On Wednesday last week, the op-ed pages of several newspapers in Southeast Asia ran a piece by John Lee urging “key players within ASEAN to push for a code of conduct that prohibits the use of force to settle territorial disputes to cover all maritime regions in the Asia-Pacific.”
The author, according to the Hudson Institute, where he is a non-resident senior fellow, is “one of the foremost experts in… the foreign policies of states in East and Southeast Asia.”
That lofty accolade may be deserved. However, this particular article is rambling, confused, confusing and replete with non-sequiturs, factual errors and bias — in this case against China.
First, a few factual corrections. China does not claim “historic waters” in the East China Sea — as alleged by the author. Its maritime claims are not “becoming central” to the Chinese Communist Party’s political raison d’etre. “The nine-dash line” always included the Natuna (納土納) waters, although Lee and others seem to have just discovered this.

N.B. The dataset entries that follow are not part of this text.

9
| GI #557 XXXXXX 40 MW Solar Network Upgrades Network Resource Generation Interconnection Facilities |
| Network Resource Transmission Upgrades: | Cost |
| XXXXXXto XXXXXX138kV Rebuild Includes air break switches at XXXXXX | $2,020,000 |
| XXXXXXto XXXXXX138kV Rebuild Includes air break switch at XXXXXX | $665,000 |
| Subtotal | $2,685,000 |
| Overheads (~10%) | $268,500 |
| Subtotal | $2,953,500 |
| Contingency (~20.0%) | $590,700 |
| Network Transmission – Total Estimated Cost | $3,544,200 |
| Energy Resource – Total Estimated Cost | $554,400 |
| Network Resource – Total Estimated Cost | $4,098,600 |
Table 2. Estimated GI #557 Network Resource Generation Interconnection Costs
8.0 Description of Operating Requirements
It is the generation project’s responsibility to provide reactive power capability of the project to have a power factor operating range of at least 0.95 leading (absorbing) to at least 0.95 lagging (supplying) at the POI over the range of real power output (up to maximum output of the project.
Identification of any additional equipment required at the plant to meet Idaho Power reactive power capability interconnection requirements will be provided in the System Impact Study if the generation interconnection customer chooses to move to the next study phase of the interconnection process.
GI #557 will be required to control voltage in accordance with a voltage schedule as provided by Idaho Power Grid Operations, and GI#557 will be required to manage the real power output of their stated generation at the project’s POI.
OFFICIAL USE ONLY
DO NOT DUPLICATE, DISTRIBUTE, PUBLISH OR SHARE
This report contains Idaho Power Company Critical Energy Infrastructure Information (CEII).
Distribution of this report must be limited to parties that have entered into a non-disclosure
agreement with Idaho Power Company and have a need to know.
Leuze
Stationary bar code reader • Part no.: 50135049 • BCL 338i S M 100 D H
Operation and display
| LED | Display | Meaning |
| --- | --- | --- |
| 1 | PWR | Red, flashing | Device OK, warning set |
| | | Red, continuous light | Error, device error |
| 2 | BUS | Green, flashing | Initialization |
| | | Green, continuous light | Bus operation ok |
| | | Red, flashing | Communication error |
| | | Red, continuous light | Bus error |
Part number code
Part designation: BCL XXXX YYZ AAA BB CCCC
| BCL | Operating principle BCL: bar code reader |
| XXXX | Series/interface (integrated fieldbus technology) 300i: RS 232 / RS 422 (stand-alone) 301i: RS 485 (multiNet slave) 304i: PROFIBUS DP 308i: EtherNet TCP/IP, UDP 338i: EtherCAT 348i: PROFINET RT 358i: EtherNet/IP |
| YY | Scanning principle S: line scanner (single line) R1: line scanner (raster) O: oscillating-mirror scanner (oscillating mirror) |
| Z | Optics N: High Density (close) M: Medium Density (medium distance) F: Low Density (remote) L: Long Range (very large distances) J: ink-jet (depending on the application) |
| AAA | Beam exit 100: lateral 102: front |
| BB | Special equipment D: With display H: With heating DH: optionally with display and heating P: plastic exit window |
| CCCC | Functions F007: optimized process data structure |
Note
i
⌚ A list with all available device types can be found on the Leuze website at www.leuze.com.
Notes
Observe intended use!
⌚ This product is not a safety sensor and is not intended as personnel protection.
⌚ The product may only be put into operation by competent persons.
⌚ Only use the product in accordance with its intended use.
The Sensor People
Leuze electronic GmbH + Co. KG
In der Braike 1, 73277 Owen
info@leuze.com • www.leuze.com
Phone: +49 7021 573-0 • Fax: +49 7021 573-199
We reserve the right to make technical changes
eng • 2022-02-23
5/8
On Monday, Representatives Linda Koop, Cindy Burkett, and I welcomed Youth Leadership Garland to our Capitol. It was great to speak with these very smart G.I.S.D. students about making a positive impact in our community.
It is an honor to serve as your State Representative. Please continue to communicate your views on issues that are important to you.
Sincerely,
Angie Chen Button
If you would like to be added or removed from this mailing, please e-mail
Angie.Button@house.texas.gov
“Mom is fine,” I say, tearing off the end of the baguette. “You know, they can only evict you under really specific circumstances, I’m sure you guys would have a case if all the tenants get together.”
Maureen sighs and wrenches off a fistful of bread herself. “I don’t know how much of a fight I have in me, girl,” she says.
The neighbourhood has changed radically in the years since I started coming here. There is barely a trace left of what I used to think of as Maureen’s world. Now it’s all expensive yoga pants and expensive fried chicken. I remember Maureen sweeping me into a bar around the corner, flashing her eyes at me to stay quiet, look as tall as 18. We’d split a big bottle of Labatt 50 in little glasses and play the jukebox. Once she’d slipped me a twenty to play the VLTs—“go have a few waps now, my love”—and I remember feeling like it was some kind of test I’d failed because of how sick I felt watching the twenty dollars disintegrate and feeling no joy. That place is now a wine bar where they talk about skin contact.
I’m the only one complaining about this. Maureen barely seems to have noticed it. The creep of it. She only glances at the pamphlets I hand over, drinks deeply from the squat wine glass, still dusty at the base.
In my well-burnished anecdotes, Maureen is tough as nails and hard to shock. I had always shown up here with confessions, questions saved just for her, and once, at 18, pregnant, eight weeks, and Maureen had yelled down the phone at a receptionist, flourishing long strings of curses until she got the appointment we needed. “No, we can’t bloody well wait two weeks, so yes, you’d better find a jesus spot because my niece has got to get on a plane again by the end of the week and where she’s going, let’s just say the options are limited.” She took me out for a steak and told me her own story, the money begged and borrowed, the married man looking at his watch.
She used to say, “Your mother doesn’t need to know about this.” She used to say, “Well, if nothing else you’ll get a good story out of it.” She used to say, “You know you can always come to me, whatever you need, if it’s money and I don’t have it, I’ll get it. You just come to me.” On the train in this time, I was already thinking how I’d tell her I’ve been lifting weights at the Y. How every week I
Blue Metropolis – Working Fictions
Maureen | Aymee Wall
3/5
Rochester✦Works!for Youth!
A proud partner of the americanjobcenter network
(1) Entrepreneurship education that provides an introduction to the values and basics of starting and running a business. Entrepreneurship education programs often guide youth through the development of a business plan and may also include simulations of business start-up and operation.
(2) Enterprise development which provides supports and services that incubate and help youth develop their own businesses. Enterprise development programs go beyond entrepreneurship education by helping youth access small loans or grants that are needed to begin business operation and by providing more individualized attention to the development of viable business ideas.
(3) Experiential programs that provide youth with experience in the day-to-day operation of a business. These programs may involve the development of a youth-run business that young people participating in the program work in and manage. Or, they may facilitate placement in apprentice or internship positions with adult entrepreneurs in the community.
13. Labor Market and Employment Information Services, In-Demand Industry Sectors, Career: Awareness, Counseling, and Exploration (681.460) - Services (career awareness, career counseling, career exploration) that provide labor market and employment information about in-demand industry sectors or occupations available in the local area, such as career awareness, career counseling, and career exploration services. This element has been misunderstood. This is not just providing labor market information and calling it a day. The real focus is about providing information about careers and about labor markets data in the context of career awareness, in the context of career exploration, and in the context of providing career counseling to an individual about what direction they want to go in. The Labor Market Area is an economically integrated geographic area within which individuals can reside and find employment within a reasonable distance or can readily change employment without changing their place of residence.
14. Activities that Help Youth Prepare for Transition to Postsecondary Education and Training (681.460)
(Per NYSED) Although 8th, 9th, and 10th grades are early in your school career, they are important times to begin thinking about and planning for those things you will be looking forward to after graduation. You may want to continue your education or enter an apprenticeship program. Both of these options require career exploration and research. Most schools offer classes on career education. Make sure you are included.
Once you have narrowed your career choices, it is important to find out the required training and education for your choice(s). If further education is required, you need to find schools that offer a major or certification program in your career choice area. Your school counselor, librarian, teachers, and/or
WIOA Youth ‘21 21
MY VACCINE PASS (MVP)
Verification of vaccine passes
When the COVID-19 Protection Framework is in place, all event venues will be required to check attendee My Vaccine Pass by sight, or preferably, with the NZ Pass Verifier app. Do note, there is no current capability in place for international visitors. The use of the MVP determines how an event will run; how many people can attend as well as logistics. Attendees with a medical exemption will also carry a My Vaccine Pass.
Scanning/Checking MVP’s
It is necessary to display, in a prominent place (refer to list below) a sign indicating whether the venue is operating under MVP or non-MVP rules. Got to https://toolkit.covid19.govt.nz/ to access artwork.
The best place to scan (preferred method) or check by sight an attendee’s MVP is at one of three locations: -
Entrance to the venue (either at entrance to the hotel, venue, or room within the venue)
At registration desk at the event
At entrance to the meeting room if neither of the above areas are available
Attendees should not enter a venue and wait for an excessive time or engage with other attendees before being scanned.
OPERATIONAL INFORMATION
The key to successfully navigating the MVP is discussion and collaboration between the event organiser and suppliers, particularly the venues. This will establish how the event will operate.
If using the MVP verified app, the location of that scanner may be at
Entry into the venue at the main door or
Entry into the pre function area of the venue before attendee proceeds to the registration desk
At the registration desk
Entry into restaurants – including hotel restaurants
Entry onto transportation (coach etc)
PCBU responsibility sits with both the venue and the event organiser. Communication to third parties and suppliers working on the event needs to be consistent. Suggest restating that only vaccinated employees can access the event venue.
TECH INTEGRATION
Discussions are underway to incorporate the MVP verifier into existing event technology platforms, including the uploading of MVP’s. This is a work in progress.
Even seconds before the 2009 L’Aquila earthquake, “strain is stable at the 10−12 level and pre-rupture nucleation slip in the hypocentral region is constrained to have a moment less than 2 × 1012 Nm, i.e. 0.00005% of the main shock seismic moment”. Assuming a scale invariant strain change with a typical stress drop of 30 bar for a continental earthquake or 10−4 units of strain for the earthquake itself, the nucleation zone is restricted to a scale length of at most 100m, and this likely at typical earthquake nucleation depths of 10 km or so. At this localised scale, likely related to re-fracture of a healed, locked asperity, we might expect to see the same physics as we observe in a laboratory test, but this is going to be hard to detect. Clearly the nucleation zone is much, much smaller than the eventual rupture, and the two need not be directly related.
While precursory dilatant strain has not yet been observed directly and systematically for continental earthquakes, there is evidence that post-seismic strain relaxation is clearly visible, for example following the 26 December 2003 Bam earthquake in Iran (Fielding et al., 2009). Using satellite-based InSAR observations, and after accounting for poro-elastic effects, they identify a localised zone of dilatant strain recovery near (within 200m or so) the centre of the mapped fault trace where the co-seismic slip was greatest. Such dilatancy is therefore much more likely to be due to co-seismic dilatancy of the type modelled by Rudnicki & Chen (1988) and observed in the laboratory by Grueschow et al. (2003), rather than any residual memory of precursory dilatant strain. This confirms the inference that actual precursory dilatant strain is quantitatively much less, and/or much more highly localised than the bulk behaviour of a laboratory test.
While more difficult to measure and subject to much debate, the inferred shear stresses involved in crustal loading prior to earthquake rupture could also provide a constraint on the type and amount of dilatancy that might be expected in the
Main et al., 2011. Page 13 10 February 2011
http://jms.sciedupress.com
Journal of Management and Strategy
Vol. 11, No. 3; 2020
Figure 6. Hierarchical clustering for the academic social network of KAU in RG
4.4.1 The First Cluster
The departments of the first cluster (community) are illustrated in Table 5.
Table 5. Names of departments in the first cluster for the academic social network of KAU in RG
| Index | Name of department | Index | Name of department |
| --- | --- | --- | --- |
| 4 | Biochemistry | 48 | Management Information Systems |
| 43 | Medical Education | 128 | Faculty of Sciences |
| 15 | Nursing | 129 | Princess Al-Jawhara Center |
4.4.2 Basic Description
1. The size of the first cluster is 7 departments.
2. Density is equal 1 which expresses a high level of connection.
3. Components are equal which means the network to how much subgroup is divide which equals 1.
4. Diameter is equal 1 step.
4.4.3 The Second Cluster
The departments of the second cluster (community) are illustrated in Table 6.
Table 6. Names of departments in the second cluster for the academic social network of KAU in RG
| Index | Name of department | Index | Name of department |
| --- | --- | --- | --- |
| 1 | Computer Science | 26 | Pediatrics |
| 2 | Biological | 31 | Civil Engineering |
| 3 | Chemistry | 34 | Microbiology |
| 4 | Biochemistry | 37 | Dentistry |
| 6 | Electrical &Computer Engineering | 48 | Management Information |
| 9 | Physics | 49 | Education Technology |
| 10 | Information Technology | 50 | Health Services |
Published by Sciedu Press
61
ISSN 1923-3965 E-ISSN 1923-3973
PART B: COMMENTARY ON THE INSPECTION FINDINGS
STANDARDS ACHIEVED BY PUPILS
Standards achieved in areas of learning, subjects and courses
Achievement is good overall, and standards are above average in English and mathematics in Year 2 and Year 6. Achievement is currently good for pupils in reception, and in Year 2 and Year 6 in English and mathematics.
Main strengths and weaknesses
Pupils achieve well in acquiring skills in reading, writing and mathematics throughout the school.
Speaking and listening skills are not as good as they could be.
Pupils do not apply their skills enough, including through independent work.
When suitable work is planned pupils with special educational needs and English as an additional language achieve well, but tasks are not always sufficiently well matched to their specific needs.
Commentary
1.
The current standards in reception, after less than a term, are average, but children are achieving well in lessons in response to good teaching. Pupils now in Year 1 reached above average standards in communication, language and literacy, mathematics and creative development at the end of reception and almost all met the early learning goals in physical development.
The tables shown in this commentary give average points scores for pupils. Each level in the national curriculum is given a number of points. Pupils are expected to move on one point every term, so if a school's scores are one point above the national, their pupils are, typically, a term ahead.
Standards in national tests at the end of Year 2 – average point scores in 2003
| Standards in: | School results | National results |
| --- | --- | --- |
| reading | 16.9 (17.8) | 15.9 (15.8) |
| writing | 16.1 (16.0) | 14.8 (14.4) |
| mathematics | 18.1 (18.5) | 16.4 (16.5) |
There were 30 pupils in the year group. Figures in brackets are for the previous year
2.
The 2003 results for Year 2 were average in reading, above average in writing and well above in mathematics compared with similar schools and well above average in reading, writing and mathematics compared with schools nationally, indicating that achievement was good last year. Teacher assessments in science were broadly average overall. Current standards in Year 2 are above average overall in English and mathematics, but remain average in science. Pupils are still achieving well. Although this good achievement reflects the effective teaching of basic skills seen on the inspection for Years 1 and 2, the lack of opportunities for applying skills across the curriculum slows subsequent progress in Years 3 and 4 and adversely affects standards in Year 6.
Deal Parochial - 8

The piece is politically naive and misleading. China makes a clear political distinction between the disputes in the two seas. It views the Japanese “administration” of the islands and its maritime claims in the East China Sea as a festering sore left over from Japanese imperialism and would — if necessary — probably go to war with Japan over them.
However, China is unlikely to go to war over its island and maritime claims in the South China Sea, although, like all big powers, it will bluff, bluster, intimidate and even threaten use of force to get what it wants. That China can and will — under the “right” conditions — settle its boundaries peacefully is demonstrated by its agreements with Vietnam in the Gulf of Tonkin.
China’s maritime claims in the two seas are based on different principles. They are more “legitimate” in the East China Sea, ie, they are in conformity with the 1982 UN Convention on the Law of the Sea (UNCLOS). Its claims in the South China Sea are unclear and ambiguous and will remain so unless and until it replaces the nine-dash line with a claim based on UNCLOS.
China has one main maritime counter-claimant in the East China Sea — Japan. In the South China Sea, there are four other claimants, not counting Taiwan. China has shrugged off so-called “diplomatic embarrassment” suggested by Lee and also partially countered it with its proposal for a treaty with ASEAN of “good neighborliness, friendship and cooperation.” The Western press has all but ignored it — but it is there to be considered.
A unified code of conduct covering both the South and East China seas would not add much value and would probably dilute its content and effectiveness. The negotiations between China and ASEAN on a code of conduct for the South China Sea are difficult enough and have made little progress on details.
The wider the area covered and the more countries involved, the less robust and “leakier” a code of conduct is likely to be. Regarding no use or threat of force, these principles are incorporated in the UN Charter, UNCLOS, the ASEAN Treaty of Amity and Cooperation in Southeast Asia, the ASEAN Declaration on the Conduct of Parties in the South China Sea and presumably in China’s proposed treaty, as well as Vietnam’s proposed no first use of force pact.
However, they all are like a house of cards resting on a flimsy foundation. The problem is not a lack of agreement on what is needed, but a basic lack of trust in each others’ fundamental intentions, particularly now that the US has become involved in the disputes. In sum, Lee’s proposal is unrealistic and a canard that should not distract attention from the multiple efforts to forge a fragile peace in Asian seas.
Mark Valencia is an adjunct senior scholar in the National Institute for South China Sea Studies in Haikou, China.